Electronic – Failing LiPo charger circuit

chargercircuit-designesdpcb-design

Working with microchip MCP73831T chip to charge a single LiPo cell. We are producing by the 1000 unit and getting significant failure of the charger IC. I suspect we need ESD protection on the 5V for hotswap events, or maybe backfeed somehow from the L1 inductor hurting the IC? Does anyone have any clue what could be wrong with my circuit below?

failing circuit

Not sure what that guy meant by non legible.

Product is failing on customers, after 1-3 months of repeated usage. Maybe 5-10% unit failure rate.

USB plug/unplug to charge an 18650 LiIon cell, 2000mAH, at 500mAH per the charger spec sheet. Symptom would be charger IC no longer lights up status LED and does not charge battery or output voltage. Replace IC and works OK again.

If unable to figure out, maybe just dump microchip brand charger for a comparable texas instruments…

enter image description here

Best Answer

For problems like this you need to find the failure mechanism. If you don't switching to another controller may not solve the problem.

Make sure your following all of the specs in the datasheet and you aren't exceeding any specs, especially absolute max and min specs. Get an Oscilloscope on the input and output of the controller and set triggers for high and low voltages. Make sure the controller isn't getting into a thermal condition that would cause it to fail. Then run through what a regular customer would do with the product.

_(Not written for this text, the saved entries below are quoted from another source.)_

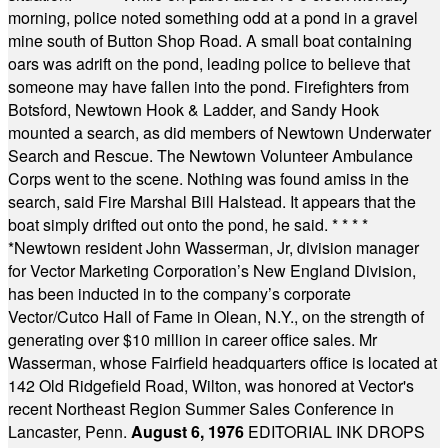
morning, police noted something odd at a pond in a gravel
mine south of Button Shop Road. A small boat containing
oars was adrift on the pond, leading police to believe that
someone may have fallen into the pond. Firefighters from
Botsford, Newtown Hook & Ladder, and Sandy Hook
mounted a search, as did members of Newtown Underwater
Search and Rescue. The Newtown Volunteer Ambulance
Corps went to the scene. Nothing was found amiss in the
search, said Fire Marshal Bill Halstead. It appears that the
boat simply drifted out onto the pond, he said.
* * * *
*
Newtown resident John Wasserman, Jr, division manager
for Vector Marketing Corporation’s New England Division,
has been inducted in to the company’s corporate
Vector/Cutco Hall of Fame in Olean, N.Y., on the strength of
generating over $10 million in career office sales. Mr
Wasserman, whose Fairfield headquarters office is located at
142 Old Ridgefield Road, Wilton, was honored at Vector's
recent Northeast Region Summer Sales Conference in
Lancaster, Penn.
August 6, 1976
EDITORIAL INK DROPS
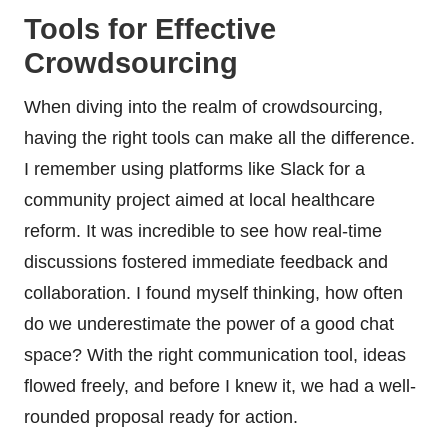
Tools for Effective
Crowdsourcing
When diving into the realm of crowdsourcing,
having the right tools can make all the difference.
I remember using platforms like Slack for a
community project aimed at local healthcare
reform. It was incredible to see how real-time
discussions fostered immediate feedback and
collaboration. I found myself thinking, how often
do we underestimate the power of a good chat
space? With the right communication tool, ideas
flowed freely, and before I knew it, we had a well-
rounded proposal ready for action.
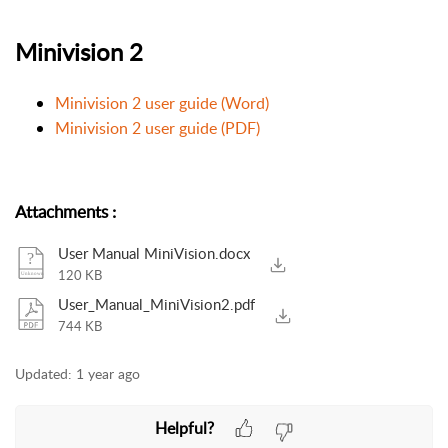
Minivision 2
Minivision 2 user guide (Word)
Minivision 2 user guide (PDF)
Attachments
:
User Manual MiniVision.docx
120 KB
User_Manual_MiniVision2.pdf
744 KB
Updated:
1 year ago
Helpful?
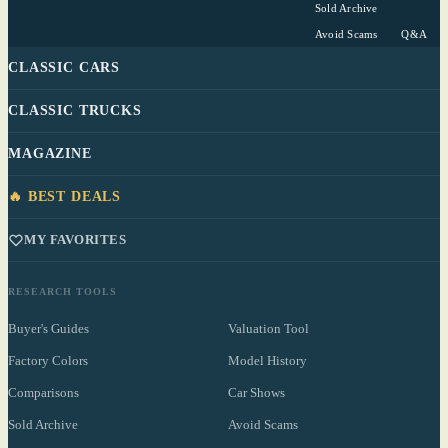
Sold Archive
Avoid Scams
Q&A
CLASSIC CARS
CLASSIC TRUCKS
MAGAZINE
🔥 BEST DEALS
MY FAVORITES
RESEARCH TOOLS
Buyer's Guides
Valuation Tool
Factory Colors
Model History
Comparisons
Car Shows
Sold Archive
Avoid Scams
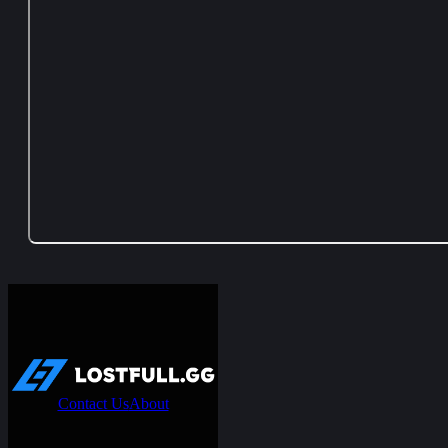
Contact Us
About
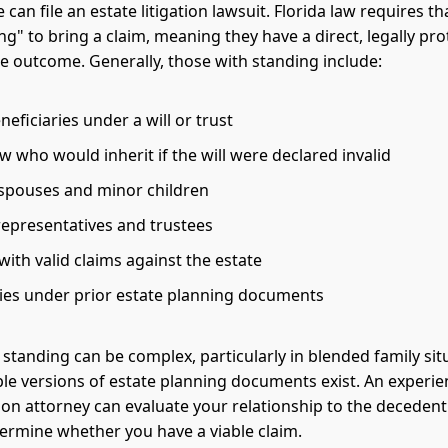
can file an estate litigation lawsuit. Florida law requires t
ng" to bring a claim, meaning they have a direct, legally pr
the outcome. Generally, those with standing include:
ficiaries under a will or trust
aw who would inherit if the will were declared invalid
 spouses and minor children
representatives and trustees
with valid claims against the estate
ries under prior estate planning documents
standing can be complex, particularly in blended family sit
le versions of estate planning documents exist. An experi
ation attorney can evaluate your relationship to the deceden
termine whether you have a viable claim.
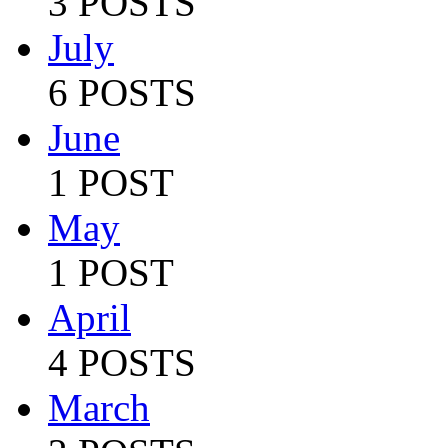
3 POSTS
July
6 POSTS
June
1 POST
May
1 POST
April
4 POSTS
March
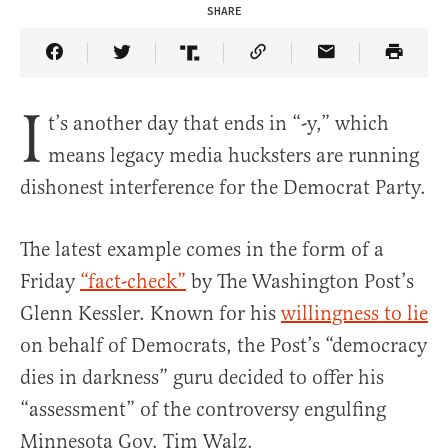
SHARE
Share Article on Facebook
Share Article on Twitter
Share Article on Truth Social
Copy Article Link
Share Article 
I
t’s another day that ends in “-y,” which
means legacy media hucksters are running
dishonest interference for the Democrat Party.
The latest example comes in the form of a
Friday
“fact-check”
by The Washington Post’s
Glenn Kessler. Known for his
willingness to lie
on behalf of Democrats, the Post’s “democracy
dies in darkness” guru decided to offer his
“assessment” of the controversy engulfing
Minnesota Gov. Tim Walz.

If you think the failure mechanism is ESD, then devise a test procedure to test that scenario. Either find a way to generate ESD, or buy a calibrated gun (you should have tested for ESD anyway when your product went to regulatory). Zap the product at different points and see if it fails and how it fails. If it reliably fails when you zap it, then you can solder on an ESD diode and see if it still fails.

If its not ESD, it could actually be a problem with the IC itself. If you've exhausted all avenues and you don't see any ways you are exceeding the specs, and you've actually measured values like voltage and current over a reasonable length of time and conditions. Then reach out to the manufacturer and say hey, this isn't working.